Each line of the material should be retyped without alteration.

↓↓↓

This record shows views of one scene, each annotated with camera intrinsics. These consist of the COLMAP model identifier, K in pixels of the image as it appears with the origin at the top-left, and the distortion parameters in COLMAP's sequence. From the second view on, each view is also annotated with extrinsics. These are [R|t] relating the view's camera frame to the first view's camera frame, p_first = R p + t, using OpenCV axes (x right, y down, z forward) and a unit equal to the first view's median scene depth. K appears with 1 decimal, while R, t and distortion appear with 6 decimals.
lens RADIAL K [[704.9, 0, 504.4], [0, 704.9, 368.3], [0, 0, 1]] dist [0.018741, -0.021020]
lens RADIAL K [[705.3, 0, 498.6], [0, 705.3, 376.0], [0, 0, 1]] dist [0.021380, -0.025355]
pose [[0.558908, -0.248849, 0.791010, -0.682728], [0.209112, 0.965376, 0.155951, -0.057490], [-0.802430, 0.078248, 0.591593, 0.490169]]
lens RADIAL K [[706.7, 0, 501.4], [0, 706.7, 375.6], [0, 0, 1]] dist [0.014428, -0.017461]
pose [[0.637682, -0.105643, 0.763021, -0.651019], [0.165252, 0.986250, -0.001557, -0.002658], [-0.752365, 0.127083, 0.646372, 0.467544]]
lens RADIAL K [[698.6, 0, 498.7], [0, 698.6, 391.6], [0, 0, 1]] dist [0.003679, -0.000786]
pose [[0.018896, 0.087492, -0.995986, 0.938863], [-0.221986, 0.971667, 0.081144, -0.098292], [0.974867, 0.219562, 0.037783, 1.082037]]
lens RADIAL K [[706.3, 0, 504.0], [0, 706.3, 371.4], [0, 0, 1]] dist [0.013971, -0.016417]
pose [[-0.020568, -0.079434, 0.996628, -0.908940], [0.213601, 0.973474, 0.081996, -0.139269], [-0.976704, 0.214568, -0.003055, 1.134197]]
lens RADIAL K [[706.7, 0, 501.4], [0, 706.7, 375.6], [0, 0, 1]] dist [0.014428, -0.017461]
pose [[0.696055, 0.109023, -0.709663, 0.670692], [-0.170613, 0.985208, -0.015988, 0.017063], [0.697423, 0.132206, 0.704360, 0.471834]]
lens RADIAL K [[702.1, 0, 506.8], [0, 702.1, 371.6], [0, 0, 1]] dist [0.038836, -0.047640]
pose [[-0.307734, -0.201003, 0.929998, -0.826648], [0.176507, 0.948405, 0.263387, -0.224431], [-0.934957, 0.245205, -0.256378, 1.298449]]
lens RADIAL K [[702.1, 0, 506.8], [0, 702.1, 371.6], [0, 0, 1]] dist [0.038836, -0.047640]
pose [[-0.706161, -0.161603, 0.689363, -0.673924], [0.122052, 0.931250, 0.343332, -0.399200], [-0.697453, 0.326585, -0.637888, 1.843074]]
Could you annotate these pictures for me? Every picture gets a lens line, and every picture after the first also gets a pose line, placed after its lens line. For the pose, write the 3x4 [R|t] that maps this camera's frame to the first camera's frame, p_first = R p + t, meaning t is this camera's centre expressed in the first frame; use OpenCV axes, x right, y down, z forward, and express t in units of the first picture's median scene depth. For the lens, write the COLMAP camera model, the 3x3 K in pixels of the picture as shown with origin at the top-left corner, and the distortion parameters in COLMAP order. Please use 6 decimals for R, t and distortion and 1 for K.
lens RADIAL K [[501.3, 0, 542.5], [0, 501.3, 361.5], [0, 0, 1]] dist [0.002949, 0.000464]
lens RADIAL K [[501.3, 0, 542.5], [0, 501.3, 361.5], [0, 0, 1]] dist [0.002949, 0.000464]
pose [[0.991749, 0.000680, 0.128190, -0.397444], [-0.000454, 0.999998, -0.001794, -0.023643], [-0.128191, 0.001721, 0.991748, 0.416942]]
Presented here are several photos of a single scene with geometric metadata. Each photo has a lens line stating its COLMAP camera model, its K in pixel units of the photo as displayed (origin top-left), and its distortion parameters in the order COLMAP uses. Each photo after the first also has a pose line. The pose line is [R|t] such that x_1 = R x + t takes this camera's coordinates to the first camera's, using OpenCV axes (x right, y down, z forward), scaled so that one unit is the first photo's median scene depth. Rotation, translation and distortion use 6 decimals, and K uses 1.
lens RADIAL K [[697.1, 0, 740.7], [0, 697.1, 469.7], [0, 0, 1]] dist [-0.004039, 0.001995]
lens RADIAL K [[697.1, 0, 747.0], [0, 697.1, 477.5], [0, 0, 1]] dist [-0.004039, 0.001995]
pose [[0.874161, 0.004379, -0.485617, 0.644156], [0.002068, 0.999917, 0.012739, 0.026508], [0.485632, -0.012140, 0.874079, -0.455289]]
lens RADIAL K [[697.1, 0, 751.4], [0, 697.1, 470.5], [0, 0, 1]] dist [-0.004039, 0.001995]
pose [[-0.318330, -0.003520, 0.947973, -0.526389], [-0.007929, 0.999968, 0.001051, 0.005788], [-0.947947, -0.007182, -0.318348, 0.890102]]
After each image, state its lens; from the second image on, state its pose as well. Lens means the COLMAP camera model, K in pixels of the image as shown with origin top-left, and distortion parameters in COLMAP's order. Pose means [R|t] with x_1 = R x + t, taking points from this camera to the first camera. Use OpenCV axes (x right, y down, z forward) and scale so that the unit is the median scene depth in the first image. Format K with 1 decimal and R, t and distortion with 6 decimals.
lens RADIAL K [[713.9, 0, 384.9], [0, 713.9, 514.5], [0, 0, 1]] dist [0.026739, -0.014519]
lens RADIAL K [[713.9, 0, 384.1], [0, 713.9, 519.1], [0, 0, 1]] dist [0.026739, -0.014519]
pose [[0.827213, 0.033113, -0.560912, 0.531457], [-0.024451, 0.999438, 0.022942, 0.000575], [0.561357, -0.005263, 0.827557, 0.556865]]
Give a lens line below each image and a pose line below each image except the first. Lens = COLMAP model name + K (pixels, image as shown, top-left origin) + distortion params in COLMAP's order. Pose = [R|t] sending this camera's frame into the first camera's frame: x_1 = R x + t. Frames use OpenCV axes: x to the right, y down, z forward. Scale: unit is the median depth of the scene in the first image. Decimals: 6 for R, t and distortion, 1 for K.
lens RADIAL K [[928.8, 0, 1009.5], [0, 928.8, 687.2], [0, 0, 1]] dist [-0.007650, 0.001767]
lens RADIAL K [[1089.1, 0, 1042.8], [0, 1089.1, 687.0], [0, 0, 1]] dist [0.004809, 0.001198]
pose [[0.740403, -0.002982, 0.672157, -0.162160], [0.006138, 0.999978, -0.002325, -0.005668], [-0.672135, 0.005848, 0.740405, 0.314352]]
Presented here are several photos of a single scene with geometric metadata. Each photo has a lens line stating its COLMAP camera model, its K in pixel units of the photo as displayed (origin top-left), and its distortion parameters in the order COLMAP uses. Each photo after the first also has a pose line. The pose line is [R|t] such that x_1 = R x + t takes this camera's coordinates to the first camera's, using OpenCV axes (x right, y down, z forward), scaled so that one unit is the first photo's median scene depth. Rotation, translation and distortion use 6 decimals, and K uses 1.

↑↑↑

◆ **RESULT OF THE EXERCISE**:
This record shows views of one scene, each annotated with camera intrinsics. These consist of the COLMAP model identifier, K in pixels of the image as it appears with the origin at the top-left, and the distortion parameters in COLMAP's sequence. From the second view on, each view is also annotated with extrinsics. These are [R|t] relating the view's camera frame to the first view's camera frame, p_first = R p + t, using OpenCV axes (x right, y down, z forward) and a unit equal to the first view's median scene depth. K appears with 1 decimal, while R, t and distortion appear with 6 decimals.
lens RADIAL K [[704.9, 0, 504.4], [0, 704.9, 368.3], [0, 0, 1]] dist [0.018741, -0.021020]
lens RADIAL K [[705.3, 0, 498.6], [0, 705.3, 376.0], [0, 0, 1]] dist [0.021380, -0.025355]
pose [[0.558908, -0.248849, 0.791010, -0.682728], [0.209112, 0.965376, 0.155951, -0.057490], [-0.802430, 0.078248, 0.591593, 0.490169]]
lens RADIAL K [[706.7, 0, 501.4], [0, 706.7, 375.6], [0, 0, 1]] dist [0.014428, -0.017461]
pose [[0.637682, -0.105643, 0.763021, -0.651019], [0.165252, 0.986250, -0.001557, -0.002658], [-0.752365, 0.127083, 0.646372, 0.467544]]
lens RADIAL K [[698.6, 0, 498.7], [0, 698.6, 391.6], [0, 0, 1]] dist [0.003679, -0.000786]
pose [[0.018896, 0.087492, -0.995986, 0.938863], [-0.221986, 0.971667, 0.081144, -0.098292], [0.974867, 0.219562, 0.037783, 1.082037]]
lens RADIAL K [[706.3, 0, 504.0], [0, 706.3, 371.4], [0, 0, 1]] dist [0.013971, -0.016417]
pose [[-0.020568, -0.079434, 0.996628, -0.908940], [0.213601, 0.973474, 0.081996, -0.139269], [-0.976704, 0.214568, -0.003055, 1.134197]]
lens RADIAL K [[706.7, 0, 501.4], [0, 706.7, 375.6], [0, 0, 1]] dist [0.014428, -0.017461]
pose [[0.696055, 0.109023, -0.709663, 0.670692], [-0.170613, 0.985208, -0.015988, 0.017063], [0.697423, 0.132206, 0.704360, 0.471834]]
lens RADIAL K [[702.1, 0, 506.8], [0, 702.1, 371.6], [0, 0, 1]] dist [0.038836, -0.047640]
pose [[-0.307734, -0.201003, 0.929998, -0.826648], [0.176507, 0.948405, 0.263387, -0.224431], [-0.934957, 0.245205, -0.256378, 1.298449]]
lens RADIAL K [[702.1, 0, 506.8], [0, 702.1, 371.6], [0, 0, 1]] dist [0.038836, -0.047640]
pose [[-0.706161, -0.161603, 0.689363, -0.673924], [0.122052, 0.931250, 0.343332, -0.399200], [-0.697453, 0.326585, -0.637888, 1.843074]]
Could you annotate these pictures for me? Every picture gets a lens line, and every picture after the first also gets a pose line, placed after its lens line. For the pose, write the 3x4 [R|t] that maps this camera's frame to the first camera's frame, p_first = R p + t, meaning t is this camera's centre expressed in the first frame; use OpenCV axes, x right, y down, z forward, and express t in units of the first picture's median scene depth. For the lens, write the COLMAP camera model, the 3x3 K in pixels of the picture as shown with origin at the top-left corner, and the distortion parameters in COLMAP order. Please use 6 decimals for R, t and distortion and 1 for K.
lens RADIAL K [[501.3, 0, 542.5], [0, 501.3, 361.5], [0, 0, 1]] dist [0.002949, 0.000464]
lens RADIAL K [[501.3, 0, 542.5], [0, 501.3, 361.5], [0, 0, 1]] dist [0.002949, 0.000464]
pose [[0.991749, 0.000680, 0.128190, -0.397444], [-0.000454, 0.999998, -0.001794, -0.023643], [-0.128191, 0.001721, 0.991748, 0.416942]]
Presented here are several photos of a single scene with geometric metadata. Each photo has a lens line stating its COLMAP camera model, its K in pixel units of the photo as displayed (origin top-left), and its distortion parameters in the order COLMAP uses. Each photo after the first also has a pose line. The pose line is [R|t] such that x_1 = R x + t takes this camera's coordinates to the first camera's, using OpenCV axes (x right, y down, z forward), scaled so that one unit is the first photo's median scene depth. Rotation, translation and distortion use 6 decimals, and K uses 1.
lens RADIAL K [[697.1, 0, 740.7], [0, 697.1, 469.7], [0, 0, 1]] dist [-0.004039, 0.001995]
lens RADIAL K [[697.1, 0, 747.0], [0, 697.1, 477.5], [0, 0, 1]] dist [-0.004039, 0.001995]
pose [[0.874161, 0.004379, -0.485617, 0.644156], [0.002068, 0.999917, 0.012739, 0.026508], [0.485632, -0.012140, 0.874079, -0.455289]]
lens RADIAL K [[697.1, 0, 751.4], [0, 697.1, 470.5], [0, 0, 1]] dist [-0.004039, 0.001995]
pose [[-0.318330, -0.003520, 0.947973, -0.526389], [-0.007929, 0.999968, 0.001051, 0.005788], [-0.947947, -0.007182, -0.318348, 0.890102]]
After each image, state its lens; from the second image on, state its pose as well. Lens means the COLMAP camera model, K in pixels of the image as shown with origin top-left, and distortion parameters in COLMAP's order. Pose means [R|t] with x_1 = R x + t, taking points from this camera to the first camera. Use OpenCV axes (x right, y down, z forward) and scale so that the unit is the median scene depth in the first image. Format K with 1 decimal and R, t and distortion with 6 decimals.
lens RADIAL K [[713.9, 0, 384.9], [0, 713.9, 514.5], [0, 0, 1]] dist [0.026739, -0.014519]
lens RADIAL K [[713.9, 0, 384.1], [0, 713.9, 519.1], [0, 0, 1]] dist [0.026739, -0.014519]
pose [[0.827213, 0.033113, -0.560912, 0.531457], [-0.024451, 0.999438, 0.022942, 0.000575], [0.561357, -0.005263, 0.827557, 0.556865]]
Give a lens line below each image and a pose line below each image except the first. Lens = COLMAP model name + K (pixels, image as shown, top-left origin) + distortion params in COLMAP's order. Pose = [R|t] sending this camera's frame into the first camera's frame: x_1 = R x + t. Frames use OpenCV axes: x to the right, y down, z forward. Scale: unit is the median depth of the scene in the first image. Decimals: 6 for R, t and distortion, 1 for K.
lens RADIAL K [[928.8, 0, 1009.5], [0, 928.8, 687.2], [0, 0, 1]] dist [-0.007650, 0.001767]
lens RADIAL K [[1089.1, 0, 1042.8], [0, 1089.1, 687.0], [0, 0, 1]] dist [0.004809, 0.001198]
pose [[0.740403, -0.002982, 0.672157, -0.162160], [0.006138, 0.999978, -0.002325, -0.005668], [-0.672135, 0.005848, 0.740405, 0.314352]]
Presented here are several photos of a single scene with geometric metadata. Each photo has a lens line stating its COLMAP camera model, its K in pixel units of the photo as displayed (origin top-left), and its distortion parameters in the order COLMAP uses. Each photo after the first also has a pose line. The pose line is [R|t] such that x_1 = R x + t takes this camera's coordinates to the first camera's, using OpenCV axes (x right, y down, z forward), scaled so that one unit is the first photo's median scene depth. Rotation, translation and distortion use 6 decimals, and K uses 1.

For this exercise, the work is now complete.